● **Task objective**: Your answer should be the lines of the data below that contain "APERTURE".

(Extracted data entries)
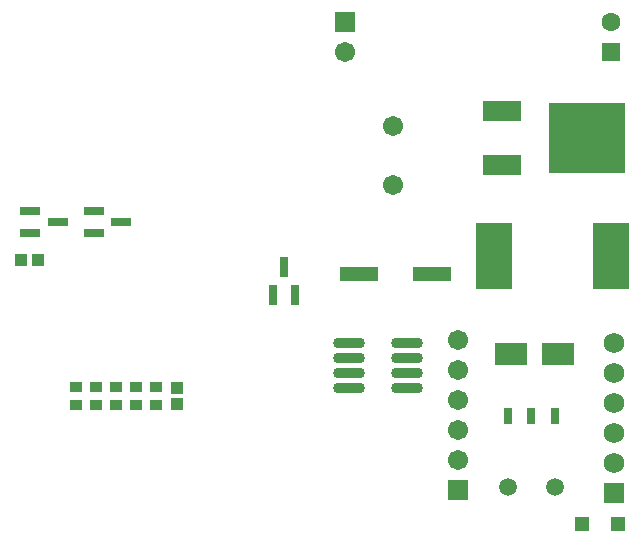
<source format=gts>
G04 Layer_Color=8388736*
%FSLAX44Y44*%
%MOMM*%
G71*
G01*
G75*
%ADD34R,1.0032X1.1032*%
%ADD35R,1.6532X0.8032*%
%ADD36R,1.1032X1.0032*%
%ADD37R,3.3032X1.3032*%
%ADD38R,1.1032X0.9032*%
%ADD39R,3.1032X5.6032*%
%ADD40O,2.7032X0.9032*%
%ADD41R,2.7032X1.9032*%
%ADD42R,3.2032X1.8032*%
%ADD43R,6.4032X6.0032*%
%ADD44R,1.2032X1.3032*%
%ADD45R,0.8032X1.6532*%
%ADD46R,0.7032X1.4032*%
%ADD47C,1.7032*%
%ADD48C,1.7532*%
%ADD49R,1.7532X1.7532*%
%ADD50R,1.7032X1.7032*%
%ADD51C,1.6032*%
%ADD52R,1.6032X1.6032*%
%ADD53C,1.5032*%
D34*
X-254460Y-222820D02*
D03*
X-240460D02*
D03*
D35*
X-193130Y-181740D02*
D03*
Y-200740D02*
D03*
X-169630Y-191240D02*
D03*
X-247210Y-181740D02*
D03*
Y-200740D02*
D03*
X-223710Y-191240D02*
D03*
D36*
X-122900Y-345240D02*
D03*
Y-331240D02*
D03*
D37*
X93500Y-235000D02*
D03*
X31500D02*
D03*
D38*
X-208300Y-345740D02*
D03*
Y-330740D02*
D03*
X-157060Y-345740D02*
D03*
Y-330740D02*
D03*
X-139980Y-345740D02*
D03*
Y-330740D02*
D03*
X-174140Y-345740D02*
D03*
Y-330740D02*
D03*
X-191220Y-345740D02*
D03*
Y-330740D02*
D03*
D39*
X145500Y-220000D02*
D03*
X244500D02*
D03*
D40*
X72000Y-331550D02*
D03*
Y-318850D02*
D03*
Y-306150D02*
D03*
Y-293450D02*
D03*
X23000Y-331550D02*
D03*
Y-318850D02*
D03*
Y-306150D02*
D03*
Y-293450D02*
D03*
D41*
X160000Y-302500D02*
D03*
X200000D02*
D03*
D42*
X152500Y-96780D02*
D03*
Y-142500D02*
D03*
D43*
X224300Y-119640D02*
D03*
D44*
X250930Y-446990D02*
D03*
X219930D02*
D03*
D45*
X-41500Y-252500D02*
D03*
X-22500D02*
D03*
X-32000Y-229000D02*
D03*
D46*
X197500Y-355000D02*
D03*
X177500D02*
D03*
X157500D02*
D03*
D47*
X60000Y-160000D02*
D03*
Y-110000D02*
D03*
X115000Y-392900D02*
D03*
Y-367500D02*
D03*
Y-342100D02*
D03*
Y-316700D02*
D03*
Y-291300D02*
D03*
X20000Y-47500D02*
D03*
D48*
X247500Y-293400D02*
D03*
Y-318800D02*
D03*
Y-344200D02*
D03*
Y-369600D02*
D03*
Y-395000D02*
D03*
D49*
Y-420400D02*
D03*
D50*
X115000Y-418300D02*
D03*
X20000Y-22100D02*
D03*
D51*
X245000Y-22100D02*
D03*
D52*
Y-47500D02*
D03*
D53*
X197500Y-415000D02*
D03*
X157500D02*
D03*
M02*

</source>
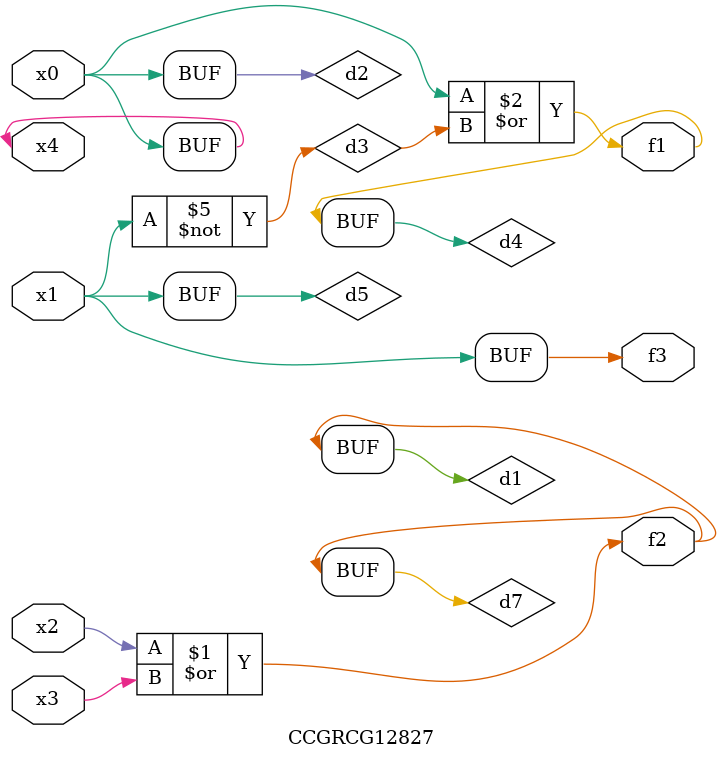
<source format=v>
module CCGRCG12827(
	input x0, x1, x2, x3, x4,
	output f1, f2, f3
);

	wire d1, d2, d3, d4, d5, d6, d7;

	or (d1, x2, x3);
	buf (d2, x0, x4);
	not (d3, x1);
	or (d4, d2, d3);
	not (d5, d3);
	nand (d6, d1, d3);
	or (d7, d1);
	assign f1 = d4;
	assign f2 = d7;
	assign f3 = d5;
endmodule

</source>
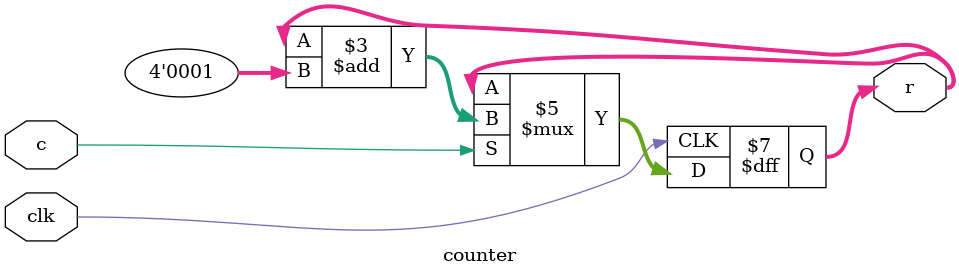
<source format=v>
module counter(clk, c, r); //this is the Enable Count

input clk;
input c; //count controller
output reg[3:0] r = 4'b0;

always @(posedge clk)
begin
    
    if (c == 1)
    begin
        r <= r + 4'b1;
    end
    
end

endmodule
</source>
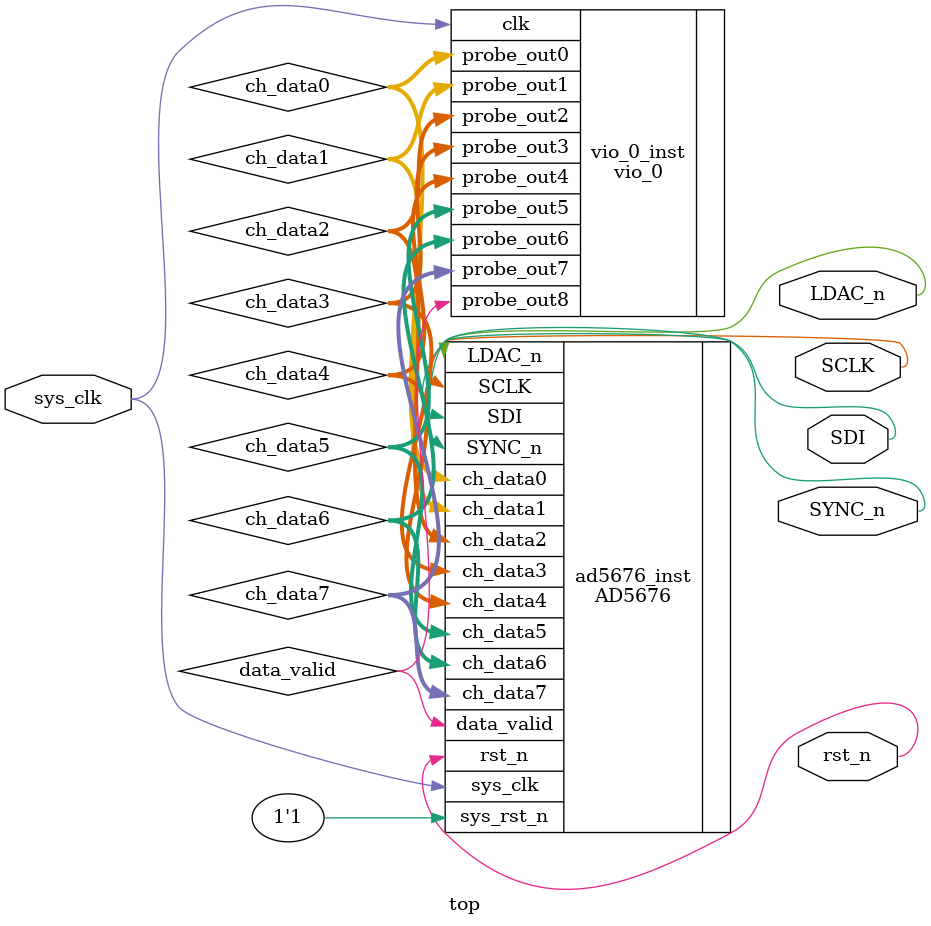
<source format=v>
`timescale 1ns / 1ps


module top(
    input           sys_clk,

    output          rst_n,
    output          SCLK,
    output          SDI,   
    output          SYNC_n,
    output          LDAC_n

    );

    wire   [15:0]  ch_data0;
    wire   [15:0]  ch_data1;
    wire   [15:0]  ch_data2;
    wire   [15:0]  ch_data3;
    wire   [15:0]  ch_data4;
    wire   [15:0]  ch_data5;
    wire   [15:0]  ch_data6;
    wire   [15:0]  ch_data7;
    wire           data_valid;

vio_0 vio_0_inst (
  .clk(sys_clk),                // input wire clk
  .probe_out0(ch_data0),  // output wire [15 : 0] probe_out0
  .probe_out1(ch_data1),  // output wire [15 : 0] probe_out1
  .probe_out2(ch_data2),  // output wire [15 : 0] probe_out2
  .probe_out3(ch_data3),  // output wire [15 : 0] probe_out3
  .probe_out4(ch_data4),  // output wire [15 : 0] probe_out4
  .probe_out5(ch_data5),  // output wire [15 : 0] probe_out5
  .probe_out6(ch_data6),  // output wire [15 : 0] probe_out6
  .probe_out7(ch_data7),  // output wire [15 : 0] probe_out7
  .probe_out8(data_valid)  // output wire [0 : 0] probe_out8
);


 AD5676#
(
    .SYS_CLK_FREQ       (8'd50),
    .CHANNEL            (8'b1111_1111)
) ad5676_inst(
    .sys_clk           (sys_clk),
    .sys_rst_n         (1'b1),

    .rst_n             (rst_n),
    .SCLK              (SCLK),
    .SDI               (SDI),
    .SYNC_n            (SYNC_n),
    .LDAC_n            (LDAC_n),

    .ch_data0          (ch_data0),
    .ch_data1          (ch_data1),
    .ch_data2          (ch_data2),
    .ch_data3          (ch_data3),
    .ch_data4          (ch_data4),
    .ch_data5          (ch_data5),
    .ch_data6          (ch_data6),
    .ch_data7          (ch_data7),
    .data_valid        (data_valid)
    );











endmodule

</source>
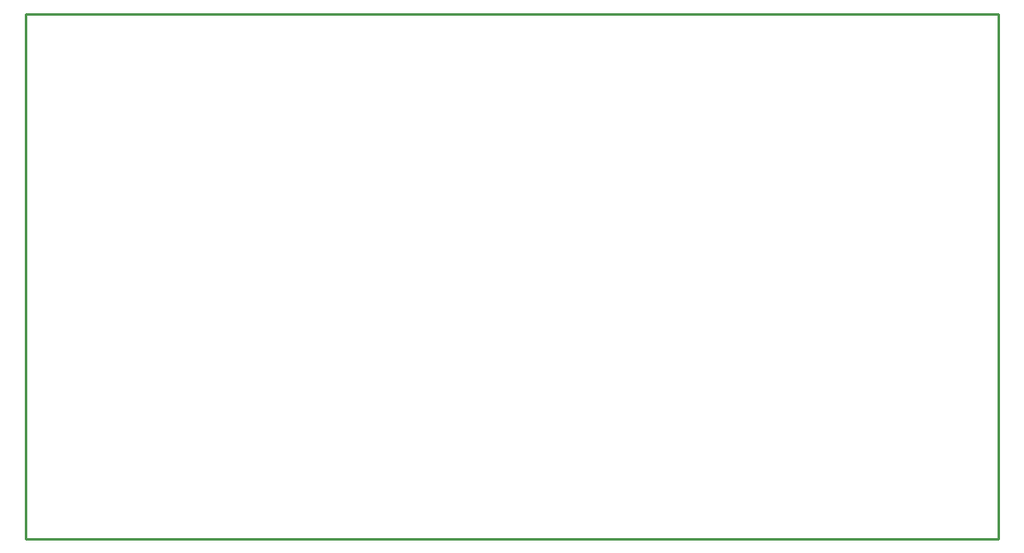
<source format=gko>
G04 Layer: BoardOutline*
G04 EasyEDA v6.4.0, 2020-07-10T11:57:04+05:30*
G04 10c5ef2ce51e4c2f8f143787e658d517,b6e8962e620740079bb188d2402746ea,10*
G04 Gerber Generator version 0.2*
G04 Scale: 100 percent, Rotated: No, Reflected: No *
G04 Dimensions in inches *
G04 leading zeros omitted , absolute positions ,2 integer and 4 decimal *
%FSLAX24Y24*%
%MOIN*%
G90*
G70D02*

%ADD10C,0.010000*%
G54D10*
G01X0Y21150D02*
G01X39200Y21150D01*
G01X39200Y0D01*
G01X0Y0D01*
G01X0Y21150D01*

%LPD*%
M00*
M02*

</source>
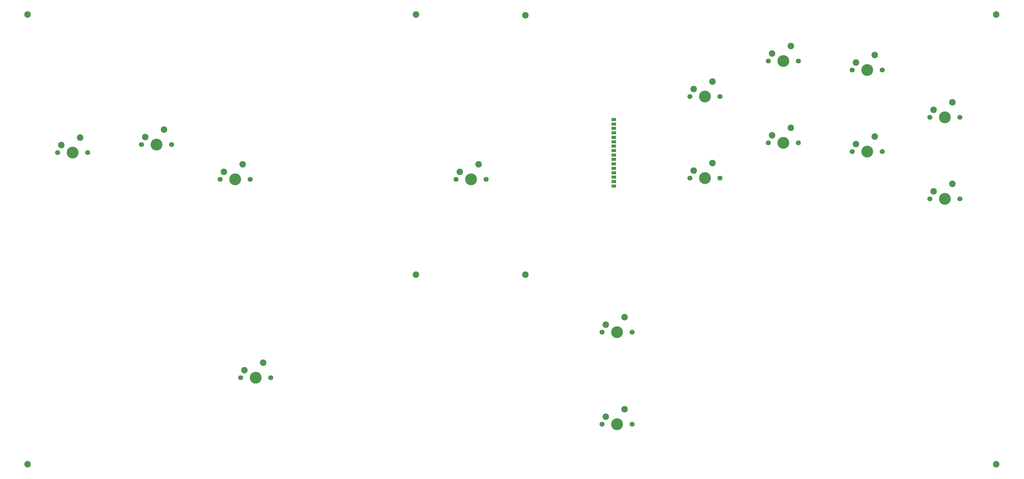
<source format=gbr>
%TF.GenerationSoftware,KiCad,Pcbnew,7.0.5*%
%TF.CreationDate,2023-07-28T19:17:22-07:00*%
%TF.ProjectId,BrookHitbox,42726f6f-6b48-4697-9462-6f782e6b6963,rev?*%
%TF.SameCoordinates,Original*%
%TF.FileFunction,Soldermask,Bot*%
%TF.FilePolarity,Negative*%
%FSLAX46Y46*%
G04 Gerber Fmt 4.6, Leading zero omitted, Abs format (unit mm)*
G04 Created by KiCad (PCBNEW 7.0.5) date 2023-07-28 19:17:22*
%MOMM*%
%LPD*%
G01*
G04 APERTURE LIST*
%ADD10C,2.200000*%
%ADD11C,1.700000*%
%ADD12C,4.000000*%
%ADD13R,1.500000X1.000000*%
G04 APERTURE END LIST*
D10*
%TO.C,H1*%
X50750000Y-223500000D03*
%TD*%
D11*
%TO.C,SW_TRIANGLE1*%
X301160000Y-87021000D03*
D12*
X306240000Y-87021000D03*
D11*
X311320000Y-87021000D03*
D10*
X308780000Y-81941000D03*
X302430000Y-84481000D03*
%TD*%
D11*
%TO.C,SW_PSXBOX1*%
X244940000Y-209921000D03*
D12*
X250020000Y-209921000D03*
D11*
X255100000Y-209921000D03*
D10*
X252560000Y-204841000D03*
X246210000Y-207381000D03*
%TD*%
D11*
%TO.C,SW_SELECT1*%
X244940000Y-178736000D03*
D12*
X250020000Y-178736000D03*
D11*
X255100000Y-178736000D03*
D10*
X252560000Y-173656000D03*
X246210000Y-176196000D03*
%TD*%
D11*
%TO.C,SW_SQUARE1*%
X274642000Y-99017000D03*
D12*
X279722000Y-99017000D03*
D11*
X284802000Y-99017000D03*
D10*
X282262000Y-93937000D03*
X275912000Y-96477000D03*
%TD*%
%TO.C,H2*%
X50750000Y-71250000D03*
%TD*%
D11*
%TO.C,SW_R1*%
X329515000Y-89996000D03*
D12*
X334595000Y-89996000D03*
D11*
X339675000Y-89996000D03*
D10*
X337135000Y-84916000D03*
X330785000Y-87456000D03*
%TD*%
%TO.C,H8*%
X219000000Y-71500000D03*
%TD*%
D11*
%TO.C,SW_CIRCLE1*%
X301160000Y-114631000D03*
D12*
X306240000Y-114631000D03*
D11*
X311320000Y-114631000D03*
D10*
X308780000Y-109551000D03*
X302430000Y-112091000D03*
%TD*%
D11*
%TO.C,SW_DOWN1*%
X89276000Y-115237000D03*
D12*
X94356000Y-115237000D03*
D11*
X99436000Y-115237000D03*
D10*
X96896000Y-110157000D03*
X90546000Y-112697000D03*
%TD*%
%TO.C,H7*%
X219000000Y-159250000D03*
%TD*%
D11*
%TO.C,SW_L2*%
X355738000Y-133642000D03*
D12*
X360818000Y-133642000D03*
D11*
X365898000Y-133642000D03*
D10*
X363358000Y-128562000D03*
X357008000Y-131102000D03*
%TD*%
D11*
%TO.C,SW_RIGHT1*%
X115848000Y-127000000D03*
D12*
X120928000Y-127000000D03*
D11*
X126008000Y-127000000D03*
D10*
X123468000Y-121920000D03*
X117118000Y-124460000D03*
%TD*%
D11*
%TO.C,SW_LEFT1*%
X60920000Y-117963000D03*
D12*
X66000000Y-117963000D03*
D11*
X71080000Y-117963000D03*
D10*
X68540000Y-112883000D03*
X62190000Y-115423000D03*
%TD*%
D11*
%TO.C,SW_START1*%
X195580000Y-127000000D03*
D12*
X200660000Y-127000000D03*
D11*
X205740000Y-127000000D03*
D10*
X203200000Y-121920000D03*
X196850000Y-124460000D03*
%TD*%
%TO.C,H6*%
X182000000Y-71250000D03*
%TD*%
D11*
%TO.C,SW_R2*%
X329515000Y-117606000D03*
D12*
X334595000Y-117606000D03*
D11*
X339675000Y-117606000D03*
D10*
X337135000Y-112526000D03*
X330785000Y-115066000D03*
%TD*%
D11*
%TO.C,SW_X1*%
X274642000Y-126626000D03*
D12*
X279722000Y-126626000D03*
D11*
X284802000Y-126626000D03*
D10*
X282262000Y-121546000D03*
X275912000Y-124086000D03*
%TD*%
%TO.C,H4*%
X378250000Y-71250000D03*
%TD*%
D13*
%TO.C,BrookConnection1*%
X248920000Y-106800000D03*
X248920000Y-108300000D03*
X248920000Y-109800000D03*
X248920000Y-111300000D03*
X248920000Y-112800000D03*
X248920000Y-114300000D03*
X248920000Y-115800000D03*
X248920000Y-117300000D03*
X248920000Y-118800000D03*
X248920000Y-120300000D03*
X248920000Y-121800000D03*
X248920000Y-123300000D03*
X248920000Y-124800000D03*
X248920000Y-126300000D03*
X248920000Y-127800000D03*
X248920000Y-129300000D03*
%TD*%
D10*
%TO.C,H3*%
X378250000Y-223500000D03*
%TD*%
%TO.C,H5*%
X182000000Y-159250000D03*
%TD*%
D11*
%TO.C,SW_L1*%
X355738000Y-106032000D03*
D12*
X360818000Y-106032000D03*
D11*
X365898000Y-106032000D03*
D10*
X363358000Y-100952000D03*
X357008000Y-103492000D03*
%TD*%
D11*
%TO.C,SW_UP1*%
X122807000Y-194151000D03*
D12*
X127887000Y-194151000D03*
D11*
X132967000Y-194151000D03*
D10*
X130427000Y-189071000D03*
X124077000Y-191611000D03*
%TD*%
M02*

</source>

● **Finished exercise**:
G04 APERTURE LIST*
G04 APERTURE END LIST*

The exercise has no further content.